Use strace, you can start it like strace {command} - and it will then output a summary of all system calls to >2.

You can connect strace to an already running process with strace -p {pid number} -f

I'd like to keep a program running after disconnect.

Use screen (or tmux, but I prefer screen).

screen command-line or screen bash then run your command. Or if you just want to launch it and forget it, i.e. if using /etc/rc.local then use screen -AmdS screen_name comamnd.

To detach from inside a screen, ctrl+a then ctrl+x, to exit, ctrl+a then ctrl+k.

To re-attach to a screen that is running use screen -x - if there are multiple screens, you can use screen -x screen_name note that you can partial match screen_name

How do I Makefile?

A basic Makefile would be:

all : test

test : test.c
	gcc -o test test.c

clean :
	rm -rf test

Makefiles are just:

thing_you_make : things needed to make it
	commands you execute to
	make the thing

There are some shortcuts in Makefiles. Like:

  • $@ replace with thing_you_make
  • $^ replace with things needed to make it
  • $< replace with things (or the first thing in the things needed).

That's honestly all you need to know for now.

From from @OwenTheProgrammer, "My makefile doesnt recompile if I save header files!"

# Get all the header files
INC_FILES = $(wildcard $(INC_DIR)/*.h)
# And add them to some dependency list
something: ... $(INC_FILES)

How to make system calls in C, when programming without a standard library.

You have to make a syscall, but you can use inline assembly to wrap it so that it doesn't have to spend time/effort getting the registers setup correctly.

Be sure to compile with: gcc -Os -nostdlib -Wl,-e"start" -ffunction-sections -fdata-sections -flto -Wl,--gc-sections for optimal behavior, also set start to be your start function.

#include <asm/unistd.h>      // compile without -m32 for 64 bit call numbers
// In x86_64 only.
// call write( int fd, uint8_t ptr, int length )
asm volatile
(
    "syscall"
    : "=a" (ret)
    //                 EDI      RSI       RDX
    : "0"(__NR_write), "D"(/*fd*/fd), "S"(ptr), "d"(length)
    : "rcx", "r11", "memory"
);

Lastly don't forget to exit!

asm volatile
(
    "syscall"
    : "=a" (r)
    //                 EDI  
    : "0"(__NR_exit), "D"(/*fd*/0), "S"(0), "d"(0)
    : "memory"
);

Electrical Engineering

Why use bigger capacitors in lieu of smaller MLCC's?
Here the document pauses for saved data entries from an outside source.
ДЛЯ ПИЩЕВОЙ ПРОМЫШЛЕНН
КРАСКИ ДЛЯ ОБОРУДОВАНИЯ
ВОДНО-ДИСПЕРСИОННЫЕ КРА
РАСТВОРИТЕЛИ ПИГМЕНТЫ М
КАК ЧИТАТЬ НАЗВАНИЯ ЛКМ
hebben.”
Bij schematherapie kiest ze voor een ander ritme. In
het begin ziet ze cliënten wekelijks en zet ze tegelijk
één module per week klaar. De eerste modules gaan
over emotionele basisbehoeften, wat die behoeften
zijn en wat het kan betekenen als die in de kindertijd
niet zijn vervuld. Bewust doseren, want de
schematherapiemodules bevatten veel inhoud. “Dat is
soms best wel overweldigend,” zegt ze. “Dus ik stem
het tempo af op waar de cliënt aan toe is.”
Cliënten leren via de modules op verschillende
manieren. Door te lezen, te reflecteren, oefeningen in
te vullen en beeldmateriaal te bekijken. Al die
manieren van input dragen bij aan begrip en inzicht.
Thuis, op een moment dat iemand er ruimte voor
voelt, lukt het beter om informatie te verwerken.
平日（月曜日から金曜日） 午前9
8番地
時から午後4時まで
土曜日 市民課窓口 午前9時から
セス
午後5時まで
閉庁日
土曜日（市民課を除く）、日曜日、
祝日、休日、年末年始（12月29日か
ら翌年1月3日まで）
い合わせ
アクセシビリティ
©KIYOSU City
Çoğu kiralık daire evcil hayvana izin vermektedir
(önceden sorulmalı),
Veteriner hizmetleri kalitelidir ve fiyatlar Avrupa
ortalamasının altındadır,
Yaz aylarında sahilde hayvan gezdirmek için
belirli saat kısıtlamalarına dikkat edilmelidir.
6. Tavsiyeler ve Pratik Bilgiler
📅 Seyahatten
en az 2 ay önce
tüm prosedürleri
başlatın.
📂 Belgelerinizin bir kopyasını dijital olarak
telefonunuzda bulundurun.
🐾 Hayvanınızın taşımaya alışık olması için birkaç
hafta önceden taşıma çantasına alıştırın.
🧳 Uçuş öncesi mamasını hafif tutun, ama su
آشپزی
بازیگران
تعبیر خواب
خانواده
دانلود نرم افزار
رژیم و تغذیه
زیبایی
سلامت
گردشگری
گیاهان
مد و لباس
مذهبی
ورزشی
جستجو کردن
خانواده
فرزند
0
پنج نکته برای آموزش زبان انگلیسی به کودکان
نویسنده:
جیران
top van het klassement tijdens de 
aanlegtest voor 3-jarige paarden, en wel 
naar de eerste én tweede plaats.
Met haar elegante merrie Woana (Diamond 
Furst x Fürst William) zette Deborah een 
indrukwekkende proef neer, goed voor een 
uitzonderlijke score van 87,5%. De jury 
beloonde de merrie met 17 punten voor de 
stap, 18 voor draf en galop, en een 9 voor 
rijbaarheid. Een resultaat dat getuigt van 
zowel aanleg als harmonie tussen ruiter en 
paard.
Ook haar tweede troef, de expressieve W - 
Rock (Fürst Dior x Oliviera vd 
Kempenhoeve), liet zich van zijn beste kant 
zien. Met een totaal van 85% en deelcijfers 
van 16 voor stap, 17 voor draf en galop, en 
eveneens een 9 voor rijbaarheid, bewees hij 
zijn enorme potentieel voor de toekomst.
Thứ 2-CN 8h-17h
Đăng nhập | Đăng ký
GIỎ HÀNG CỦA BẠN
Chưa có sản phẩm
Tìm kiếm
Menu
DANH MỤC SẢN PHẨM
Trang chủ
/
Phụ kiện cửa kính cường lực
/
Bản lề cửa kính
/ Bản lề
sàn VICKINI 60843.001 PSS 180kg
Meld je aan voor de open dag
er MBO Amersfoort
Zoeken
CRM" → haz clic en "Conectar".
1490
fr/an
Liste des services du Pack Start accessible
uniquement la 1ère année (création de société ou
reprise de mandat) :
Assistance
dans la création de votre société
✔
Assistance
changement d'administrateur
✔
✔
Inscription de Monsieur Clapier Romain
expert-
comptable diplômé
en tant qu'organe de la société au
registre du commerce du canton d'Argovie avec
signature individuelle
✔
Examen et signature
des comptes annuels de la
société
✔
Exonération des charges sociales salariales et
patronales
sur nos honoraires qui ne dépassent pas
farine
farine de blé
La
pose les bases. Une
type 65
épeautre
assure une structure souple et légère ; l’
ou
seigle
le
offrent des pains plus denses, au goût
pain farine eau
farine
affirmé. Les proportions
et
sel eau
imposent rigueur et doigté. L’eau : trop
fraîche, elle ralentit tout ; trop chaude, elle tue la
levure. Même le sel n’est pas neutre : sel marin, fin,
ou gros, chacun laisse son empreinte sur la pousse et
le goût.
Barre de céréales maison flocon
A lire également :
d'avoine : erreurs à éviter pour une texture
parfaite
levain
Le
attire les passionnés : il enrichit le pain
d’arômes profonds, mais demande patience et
https://github.com/cnlohr/cnlohr_tricks/blob/master/media/capacitors.png?raw=true

Because smaller capacitors many times will have much, much lower capacitance once you put a DC voltage (bais) across them.

https://github.com/cnlohr/cnlohr_tricks/blob/master/media/capacitors-esr.png?raw=true

And they typically have much better current carrying + lower ESR.

Find your specific capacitor here, to get all the data on it. While this link is for Samsung, most capacitor manufacturers have similar properties.